Extract the text from every record below and copy each line word for word, leaving the pictures out of your answer.

"""

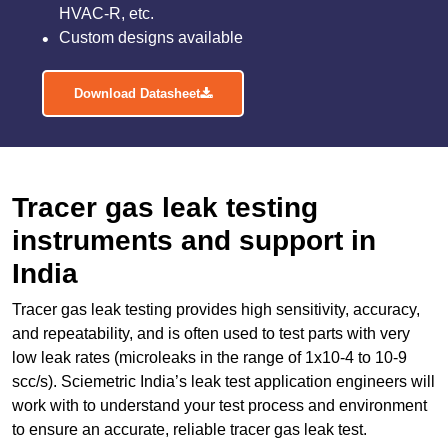
HVAC-R, etc.
Custom designs available
Download Datasheet
Tracer gas leak testing
instruments and support in
India
Tracer gas leak testing provides high sensitivity, accuracy,
and repeatability, and is often used to test parts with very
low leak rates (microleaks in the range of 1x10-4 to 10-9
scc/s). Sciemetric India’s leak test application engineers will
work with to understand your test process and environment
to ensure an accurate, reliable tracer gas leak test.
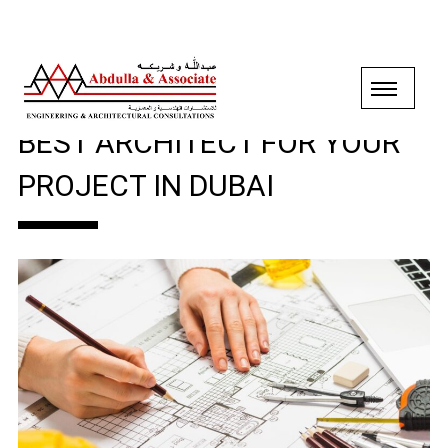
WHY SHOULD YOU PICK THE
BEST ARCHITECT FOR YOUR
PROJECT IN DUBAI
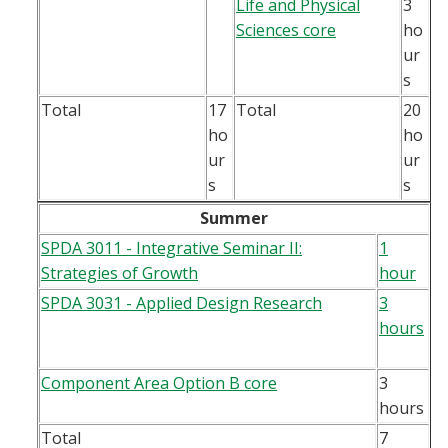
Life and Physical
3
Sciences core
ho
ur
s
Total
17
Total
20
ho
ho
ur
ur
s
s
Summer
SPDA 3011 - Integrative Seminar II:
1
Strategies of Growth
hour
SPDA 3031 - Applied Design Research
3
hours
Component Area Option B core
3
hours
Total
7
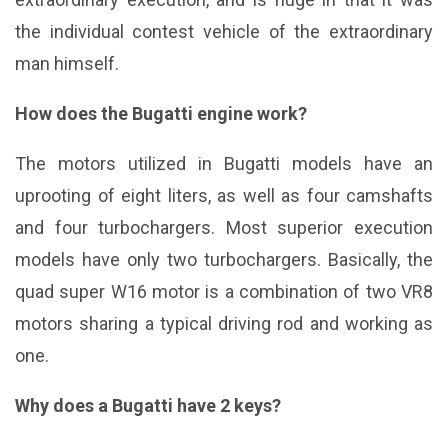
the individual contest vehicle of the extraordinary
man himself.
How does the Bugatti engine work?
The motors utilized in Bugatti models have an
uprooting of eight liters, as well as four camshafts
and four turbochargers. Most superior execution
models have only two turbochargers. Basically, the
quad super W16 motor is a combination of two VR8
motors sharing a typical driving rod and working as
one.
Why does a Bugatti have 2 keys?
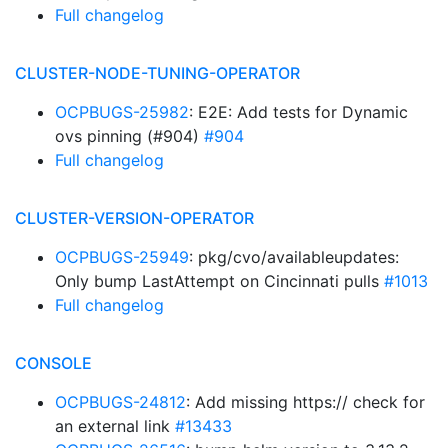
Full changelog
CLUSTER-NODE-TUNING-OPERATOR
OCPBUGS-25982
: E2E: Add tests for Dynamic
ovs pinning (#904)
#904
Full changelog
CLUSTER-VERSION-OPERATOR
OCPBUGS-25949
: pkg/cvo/availableupdates:
Only bump LastAttempt on Cincinnati pulls
#1013
Full changelog
CONSOLE
OCPBUGS-24812
: Add missing https:// check for
an external link
#13433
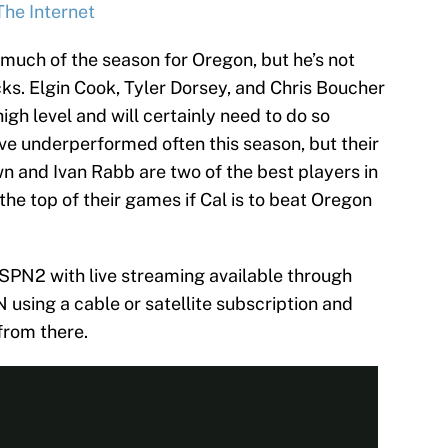
The Internet
 much of the season for Oregon, but he’s not
ucks. Elgin Cook, Tyler Dorsey, and Chris Boucher
igh level and will certainly need to do so
ve underperformed often this season, but their
n and Ivan Rabb are two of the best players in
 the top of their games if Cal is to beat Oregon
SPN2 with live streaming available through
sing a cable or satellite subscription and
from there.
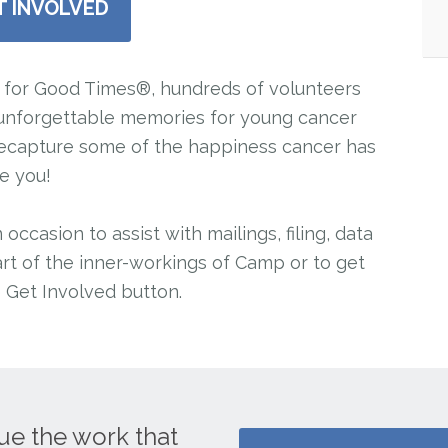
T INVOLVED
for Good Times®, hundreds of volunteers
e unforgettable memories for young cancer
n recapture some of the happiness cancer has
ke you!
ccasion to assist with mailings, filing, data
rt of the inner-workings of Camp or to get
e Get Involved button.
ue the work that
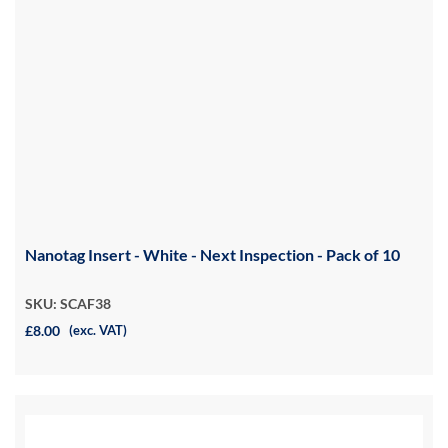
Nanotag Insert - White - Next Inspection - Pack of 10
SKU: SCAF38
£8.00
(exc. VAT)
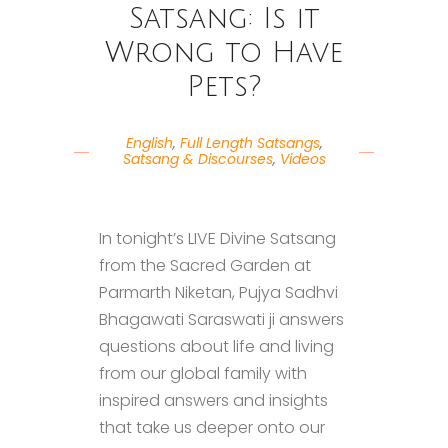
Satsang: Is it
Wrong to Have
Pets?
English
,
Full Length Satsangs
,
Satsang & Discourses
,
Videos
In tonight’s LIVE Divine Satsang
from the Sacred Garden at
Parmarth Niketan, Pujya Sadhvi
Bhagawati Saraswati ji answers
questions about life and living
from our global family with
inspired answers and insights
that take us deeper onto our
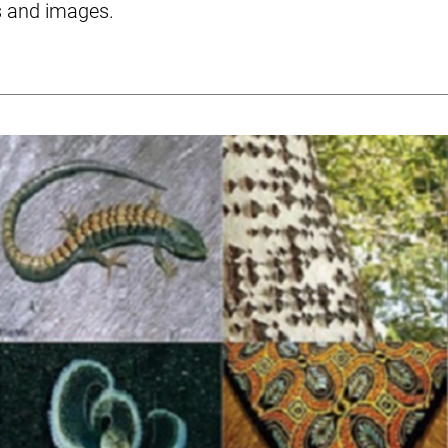
s and images.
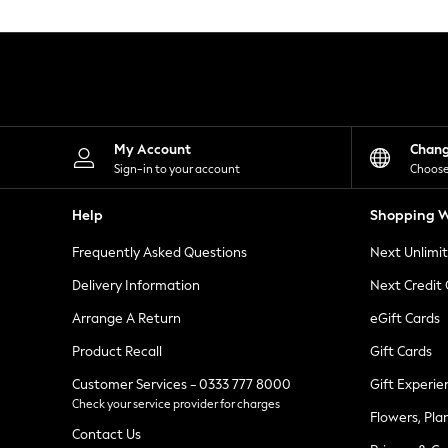
Knitwear
Leggings
Lingerie
Loungewear
Nightwear
Shirts & Blouses
Shorts
Skirts
My Account
Chan
Suits & Tailoring
Sign-in to your account
Choose
Sportswear
Swimwear
Help
Shopping W
Tops & T-Shirts
Trousers
Frequently Asked Questions
Next Unlimi
Waistcoats
Holiday Shop
Delivery Information
Next Credit
All Footwear
New In Footwear
Arrange A Return
eGift Cards
Sandals & Wedges
Product Recall
Gift Cards
Ballet Pumps
Heeled Sandals
Customer Services - 0333 777 8000
Gift Experie
Heels
Check your service provider for charges
Trainers
Flowers, Pla
Loafers
Contact Us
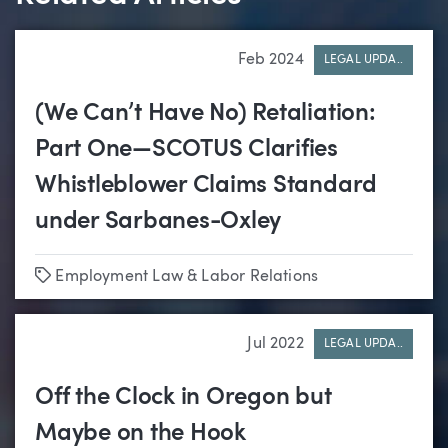
Feb 2024
LEGAL UPDA..
(We Can’t Have No) Retaliation:
Part One—SCOTUS Clarifies
Whistleblower Claims Standard
under Sarbanes-Oxley
Tags
Employment Law & Labor Relations
Jul 2022
LEGAL UPDA..
Off the Clock in Oregon but
Maybe on the Hook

"""

Answer to this problem:
HVAC-R, etc.
Custom designs available
Download Datasheet
Tracer gas leak testing
instruments and support in
India
Tracer gas leak testing provides high sensitivity, accuracy,
and repeatability, and is often used to test parts with very
low leak rates (microleaks in the range of 1x10-4 to 10-9
scc/s). Sciemetric India’s leak test application engineers will
work with to understand your test process and environment
to ensure an accurate, reliable tracer gas leak test.
WHY SHOULD YOU PICK THE
BEST ARCHITECT FOR YOUR
PROJECT IN DUBAI
Life and Physical
3
Sciences core
ho
ur
s
Total
17
Total
20
ho
ho
ur
ur
s
s
Summer
SPDA 3011 - Integrative Seminar II:
1
Strategies of Growth
hour
SPDA 3031 - Applied Design Research
3
hours
Component Area Option B core
3
hours
Total
7
the individual contest vehicle of the extraordinary
man himself.
How does the Bugatti engine work?
The motors utilized in Bugatti models have an
uprooting of eight liters, as well as four camshafts
and four turbochargers. Most superior execution
models have only two turbochargers. Basically, the
quad super W16 motor is a combination of two VR8
motors sharing a typical driving rod and working as
one.
Why does a Bugatti have 2 keys?
Full changelog
CLUSTER-NODE-TUNING-OPERATOR
OCPBUGS-25982
: E2E: Add tests for Dynamic
ovs pinning (#904)
#904
Full changelog
CLUSTER-VERSION-OPERATOR
OCPBUGS-25949
: pkg/cvo/availableupdates:
Only bump LastAttempt on Cincinnati pulls
#1013
Full changelog
CONSOLE
OCPBUGS-24812
: Add missing https:// check for
an external link
#13433
The Internet
 much of the season for Oregon, but he’s not
ucks. Elgin Cook, Tyler Dorsey, and Chris Boucher
igh level and will certainly need to do so
ve underperformed often this season, but their
n and Ivan Rabb are two of the best players in
 the top of their games if Cal is to beat Oregon
SPN2 with live streaming available through
sing a cable or satellite subscription and
from there.
T INVOLVED
for Good Times®, hundreds of volunteers
e unforgettable memories for young cancer
n recapture some of the happiness cancer has
ke you!
ccasion to assist with mailings, filing, data
rt of the inner-workings of Camp or to get
e Get Involved button.
ue the work that
Nanotag Insert - White - Next Inspection - Pack of 10
SKU: SCAF38
£8.00
(exc. VAT)
Satsang: Is it
Wrong to Have
Pets?
English
,
Full Length Satsangs
,
Satsang & Discourses
,
Videos
In tonight’s LIVE Divine Satsang
from the Sacred Garden at
Parmarth Niketan, Pujya Sadhvi
Bhagawati Saraswati ji answers
questions about life and living
from our global family with
inspired answers and insights
that take us deeper onto our
s and images.
Knitwear
Leggings
Lingerie
Loungewear
Nightwear
Shirts & Blouses
Shorts
Skirts
My Account
Chan
Suits & Tailoring
Sign-in to your account
Choose
Sportswear
Swimwear
Help
Shopping W
Tops & T-Shirts
Trousers
Frequently Asked Questions
Next Unlimi
Waistcoats
Holiday Shop
Delivery Information
Next Credit
All Footwear
New In Footwear
Arrange A Return
eGift Cards
Sandals & Wedges
Product Recall
Gift Cards
Ballet Pumps
Heeled Sandals
Customer Services - 0333 777 8000
Gift Experie
Heels
Check your service provider for charges
Trainers
Flowers, Pla
Loafers
Contact Us
Feb 2024
LEGAL UPDA..
(We Can’t Have No) Retaliation:
Part One—SCOTUS Clarifies
Whistleblower Claims Standard
under Sarbanes-Oxley
Tags
Employment Law & Labor Relations
Jul 2022
LEGAL UPDA..
Off the Clock in Oregon but
Maybe on the Hook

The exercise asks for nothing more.